▸ Extrait fourni
--*--

Cette étude géographique au sens premier participe
à l’exploration sportive et scientifique d’une
des dernières « taches blanches » de la planète.
Dominant la forêt primaire magellanique, les “glaciers
de marbres blancs” sont sculptés par les pluies et
le vent d’une intensité exceptionnelle.

C’est
la première fois au monde que sont observées et
étudiées sur roche calcaire des formes de dissolution
profilées horizontalement, les lapiés hydroéoliens,
dont la genèse est déterminée par la force
du vent. Mais la contrainte du vent s’exerce d’abord
sur la végétation.
Les fameux Nothofagus, ces hêtres primitifs hérités
de l’ère secondaire, sont des fossiles vivants. Ils
ont la faculté de se transformer en bonzaï dans les
secteurs les plus exposés avec des troncs rampants pouvant
atteindre 8 m de long.
Calcaires et marbres “fondent” ainsi en surface à
la vitesse de 10 cm en mille ans, record mondial. La quantification
de l’érosion constitue aujourd’hui un thème
scientifique fort au cœur des recherches internationales.
L’analyse
des formes, de l’écoulement et de la chimie des eaux
à partir de petits bassins versants constitue une méthode
efficace pour « mesurer » ces modèles hydrographiques
évoluant à vitesse accélérée.
Ces îles de marbre présentent au bord de la mer des
trottoirs géants, hauts de 8 à 12 mètres,
formés par une série de marches naturelles. Chaque
marche, haute d’un à deux mètres, correspond
à une encoche de corrosion marine et représente
un stade de soulèvement de l’île.
Ce
phénomène est lié à la fonte massive
des glaciers quaternaires, il y a 10 000 ans environ, qui a allégé
les archipels, provoquant ainsi leur soulèvement. C’est
le rebond glacio-isostatique.
Situés en milieu extrême, ces phénomènes
karstiques uniques au monde sont d’une esthétique
inégalée ; ils constituent un musée de formes
naturelles qui mériterait sans nul doute un classement
dans le cadre du patrimoine mondial Unesco.

--*--

▸ Données
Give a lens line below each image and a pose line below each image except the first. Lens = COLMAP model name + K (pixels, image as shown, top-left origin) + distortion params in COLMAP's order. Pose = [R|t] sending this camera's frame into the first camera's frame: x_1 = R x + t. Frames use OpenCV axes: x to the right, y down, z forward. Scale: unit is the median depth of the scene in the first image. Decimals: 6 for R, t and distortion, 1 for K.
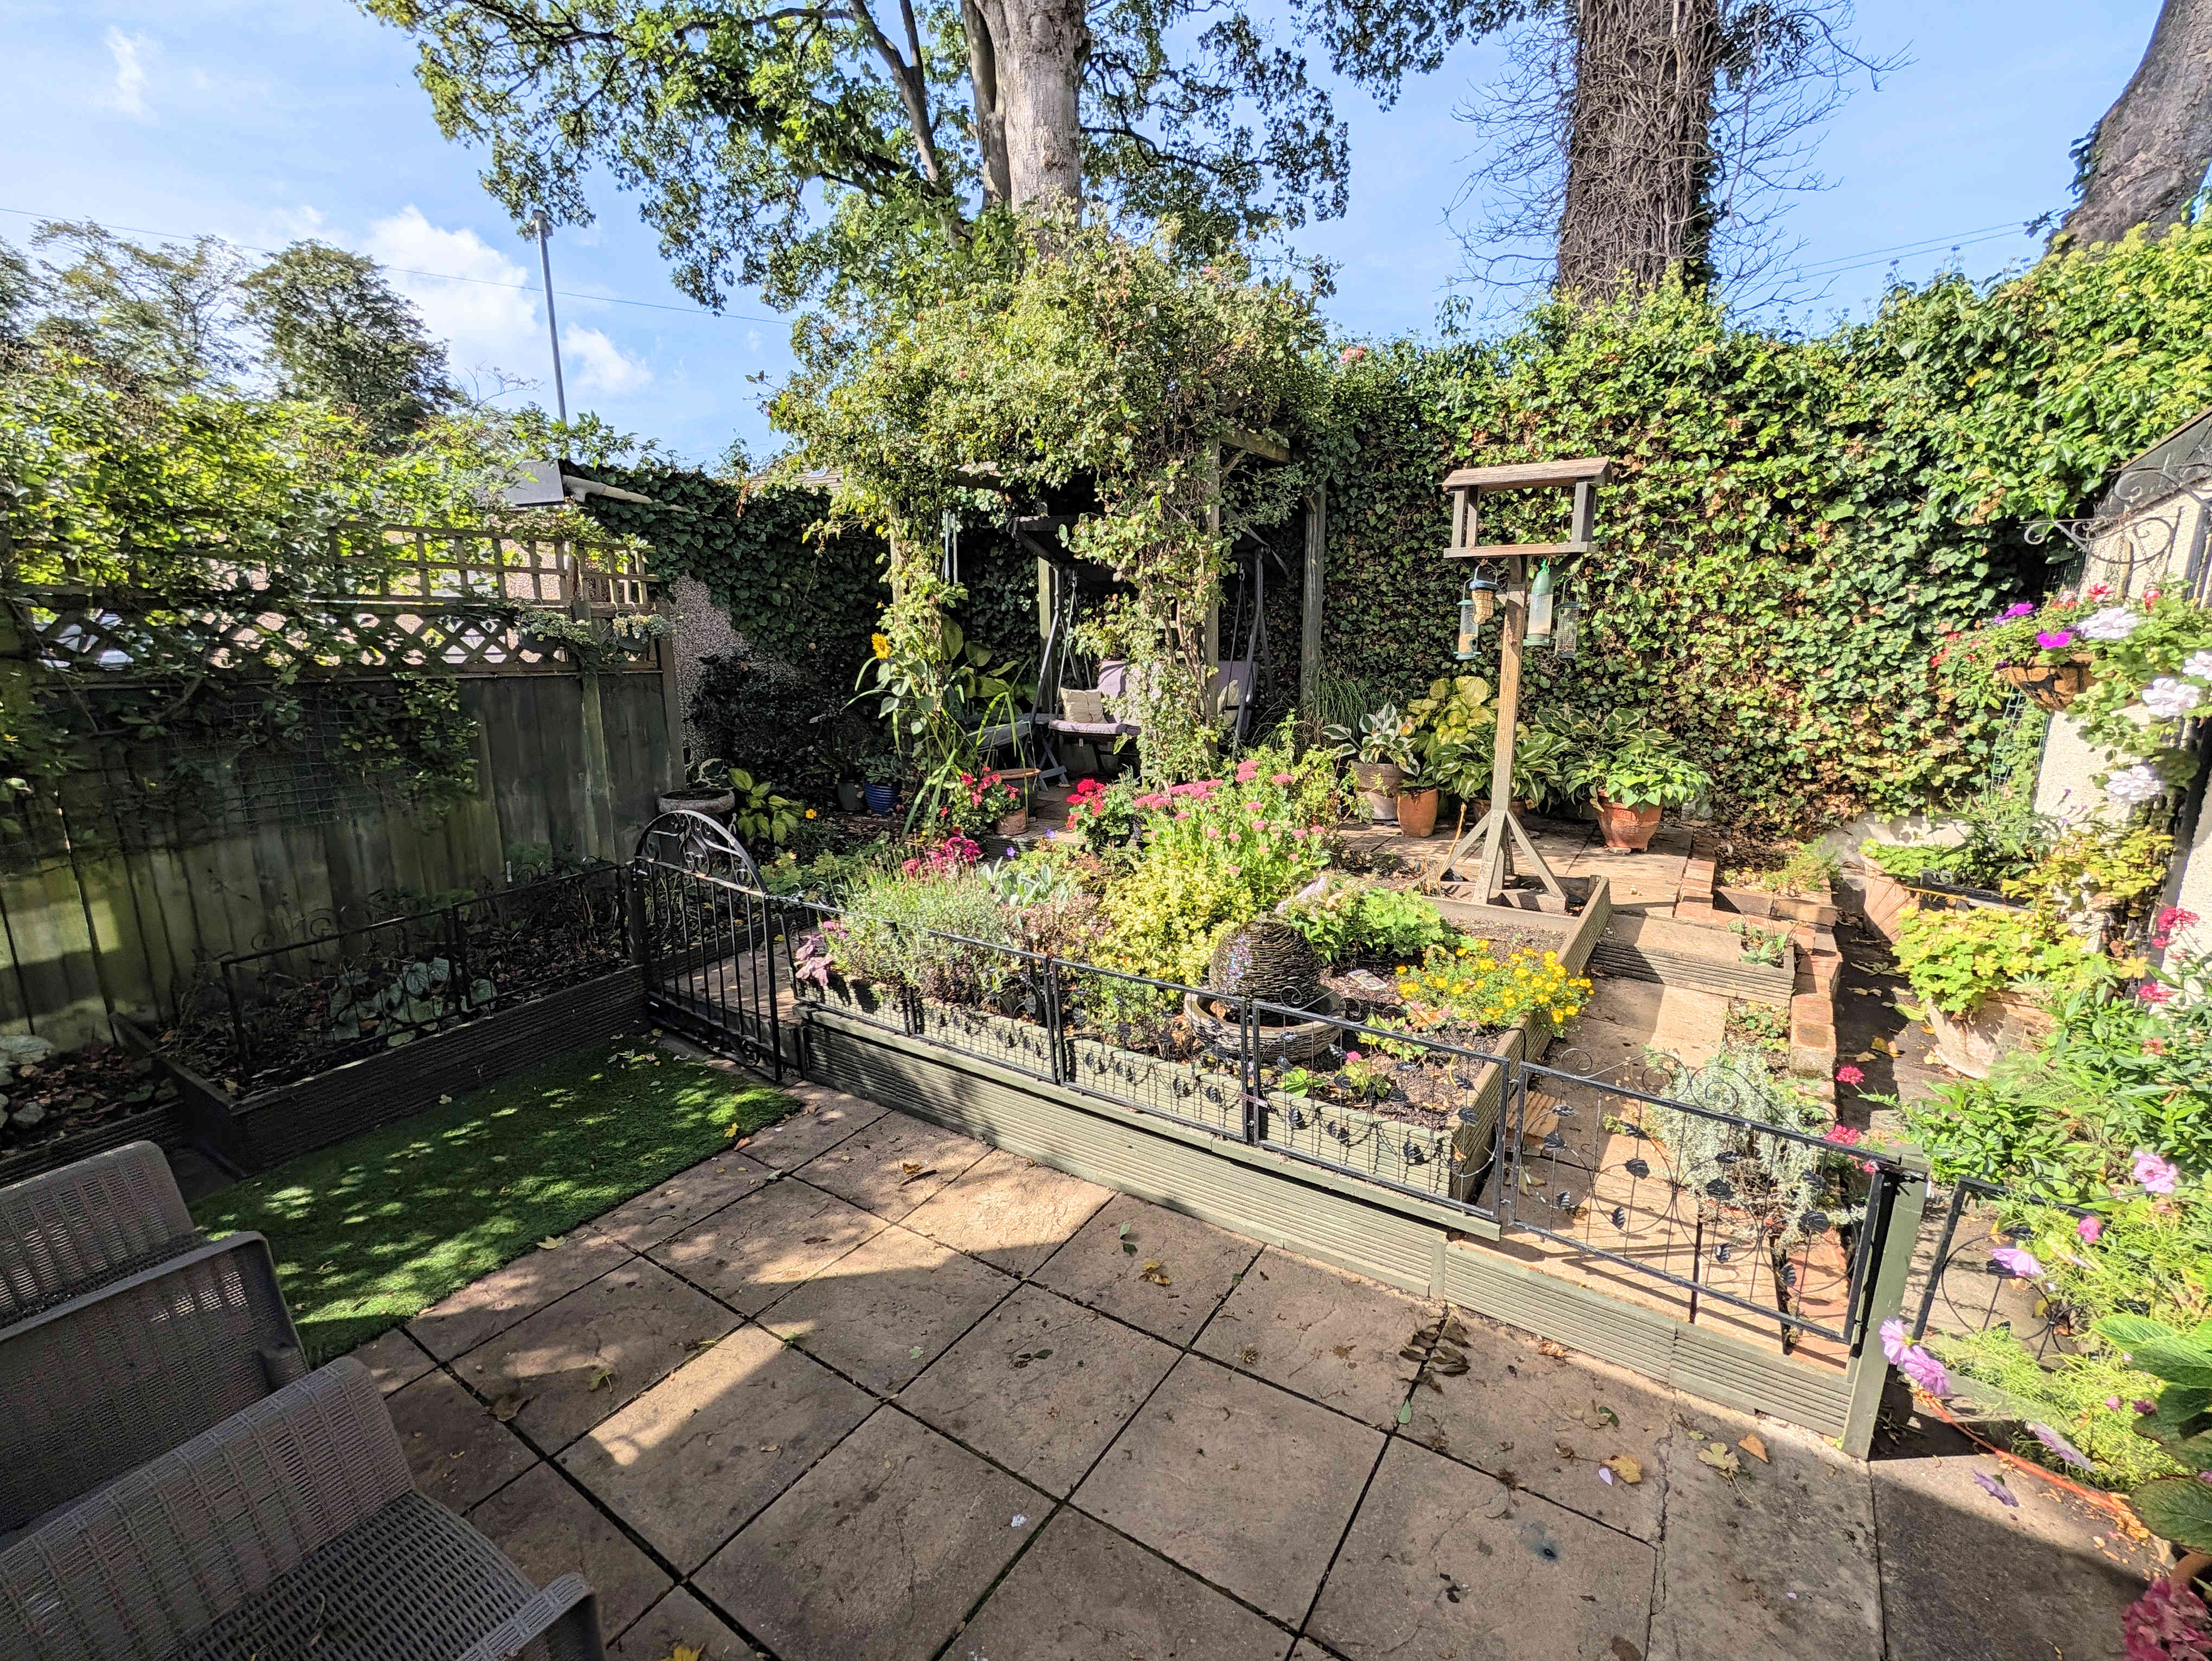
lens RADIAL K [[944.1, 0, 1111.6], [0, 944.1, 837.2], [0, 0, 1]] dist [0.003381, 0.000065]
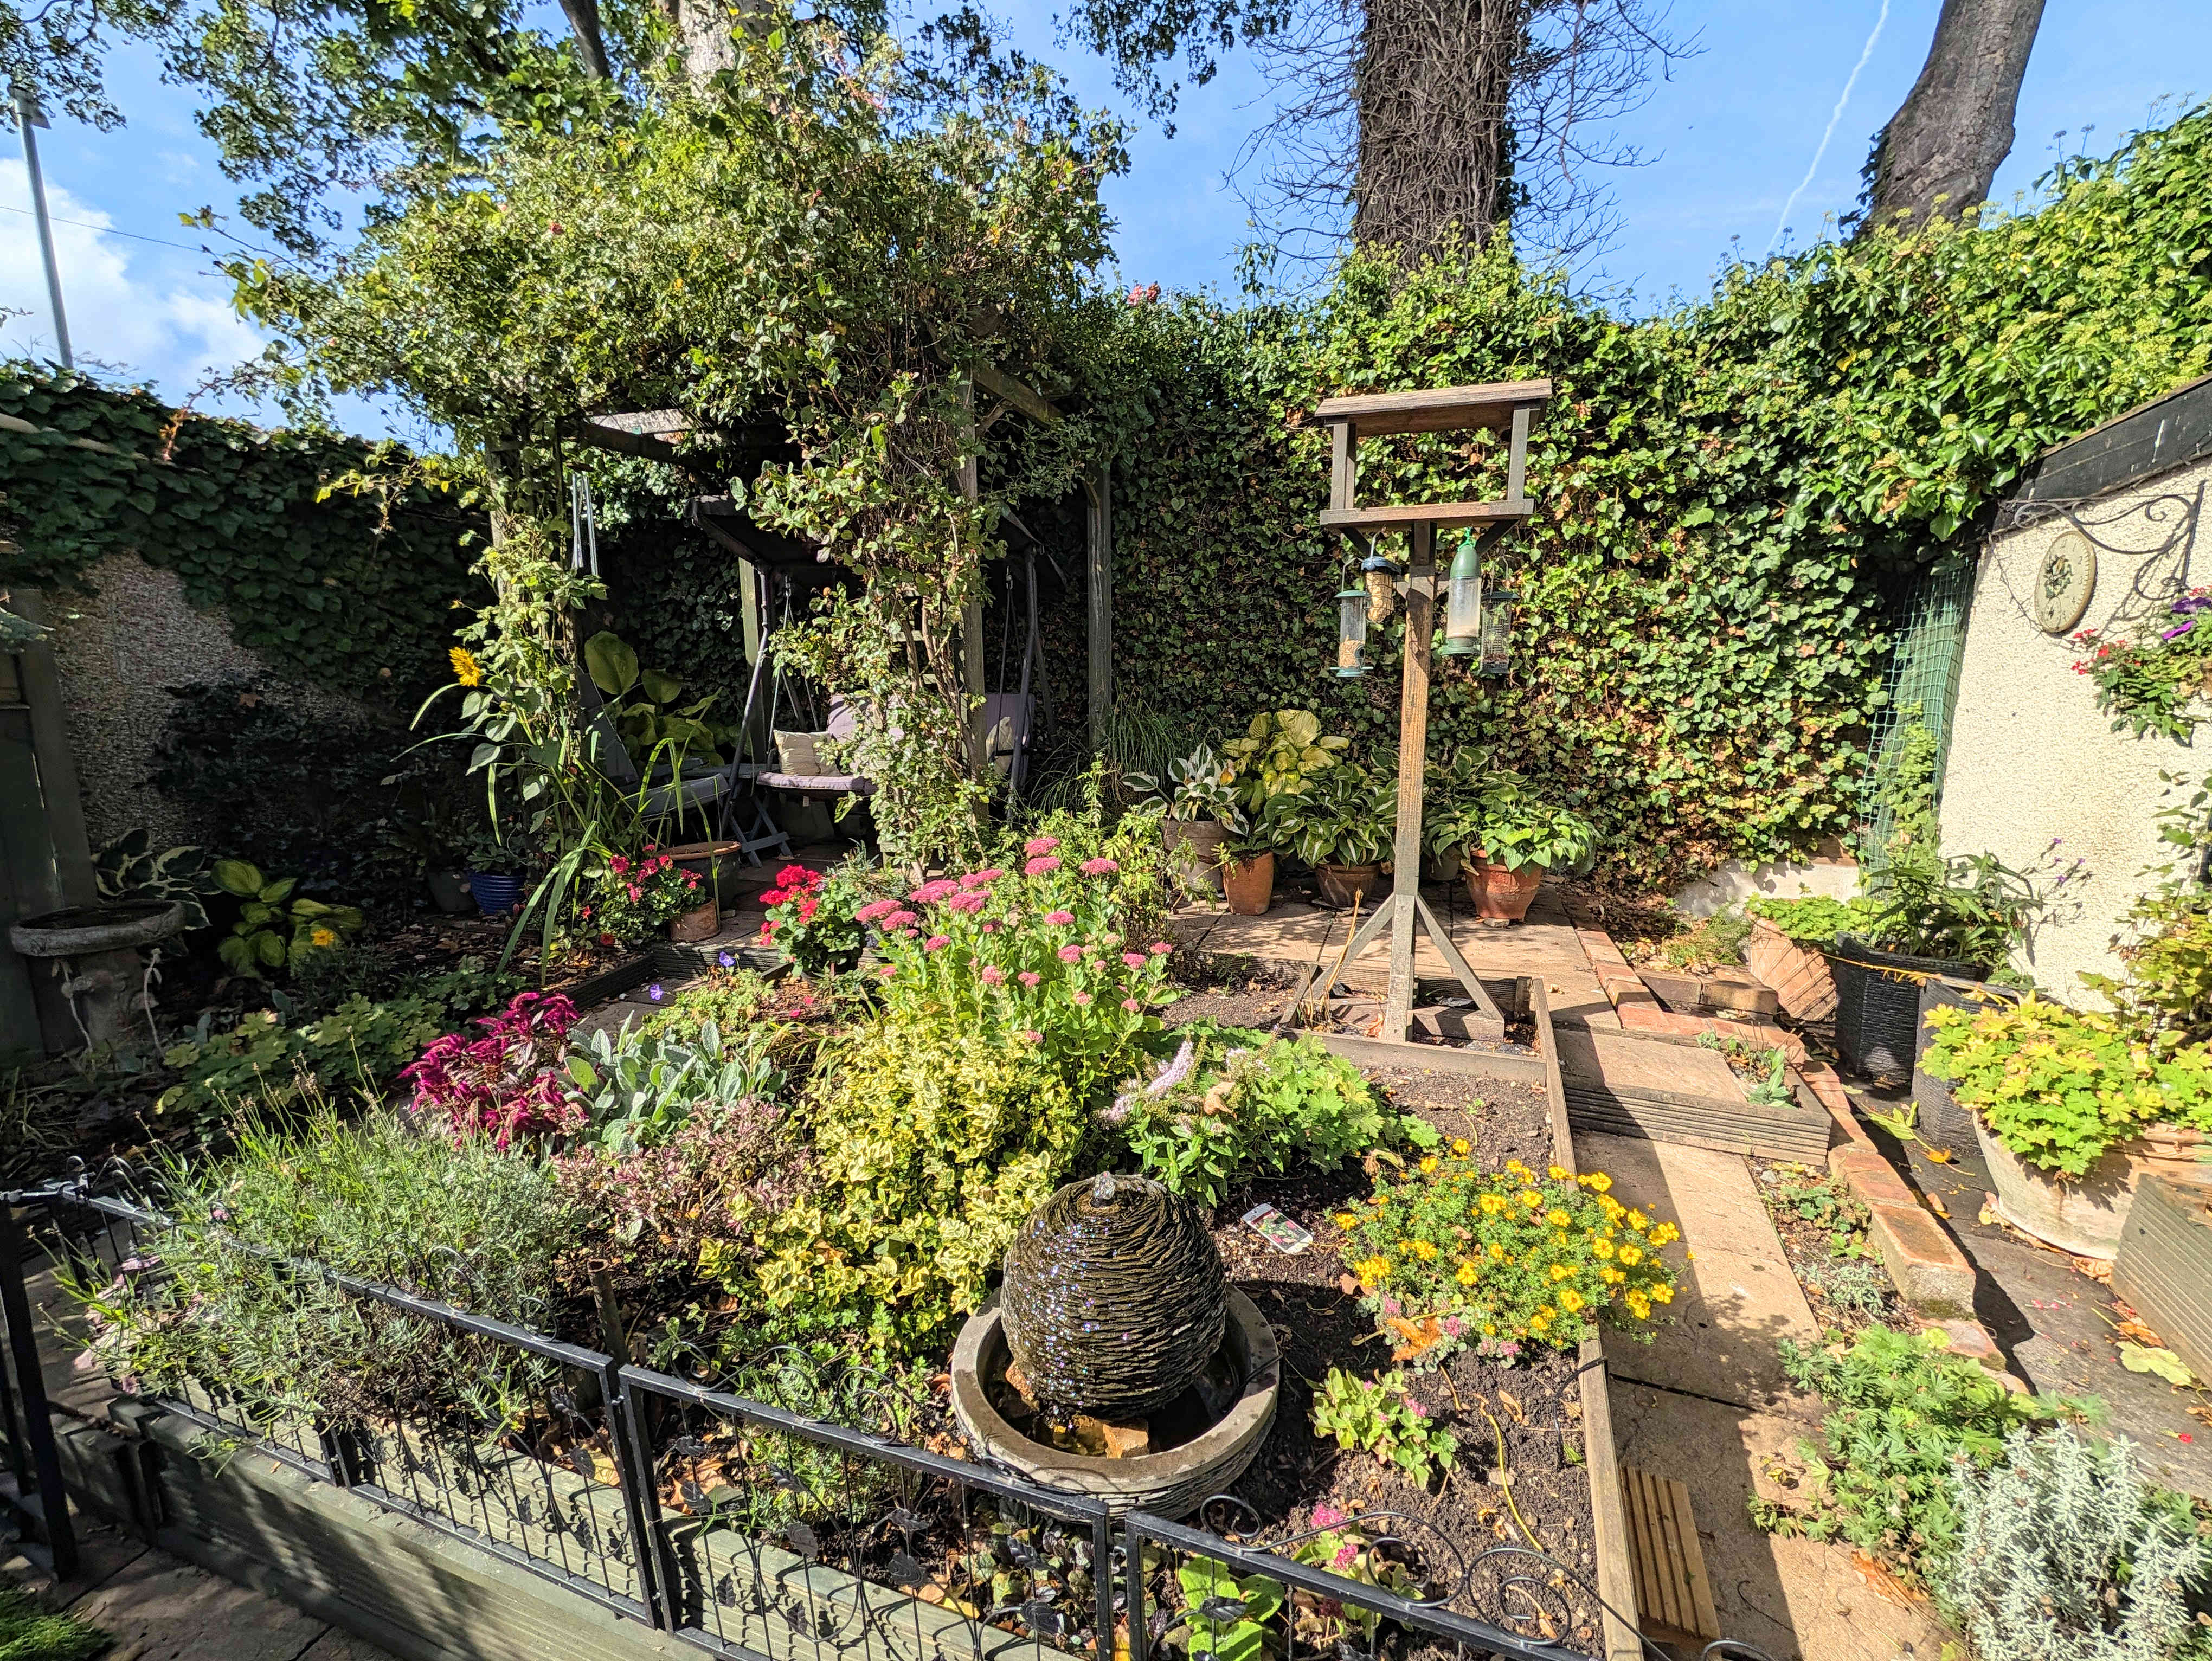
lens RADIAL K [[944.1, 0, 1111.6], [0, 944.1, 837.2], [0, 0, 1]] dist [0.003381, 0.000065]
pose [[0.969547, -0.037555, 0.242007, 0.030021], [0.048616, 0.998021, -0.039893, -0.042449], [-0.240030, 0.050444, 0.969454, 0.300620]]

--*--

Recopiez à l'identique le passage de l'extrait sur les îles de marbre compris entre « Les fameux Nothofagus, ces » et « 8 m de long. », ces deux bornes incluses.

Les fameux Nothofagus, ces hêtres primitifs hérités
de l’ère secondaire, sont des fossiles vivants. Ils
ont la faculté de se transformer en bonzaï dans les
secteurs les plus exposés avec des troncs rampants pouvant
atteindre 8 m de long.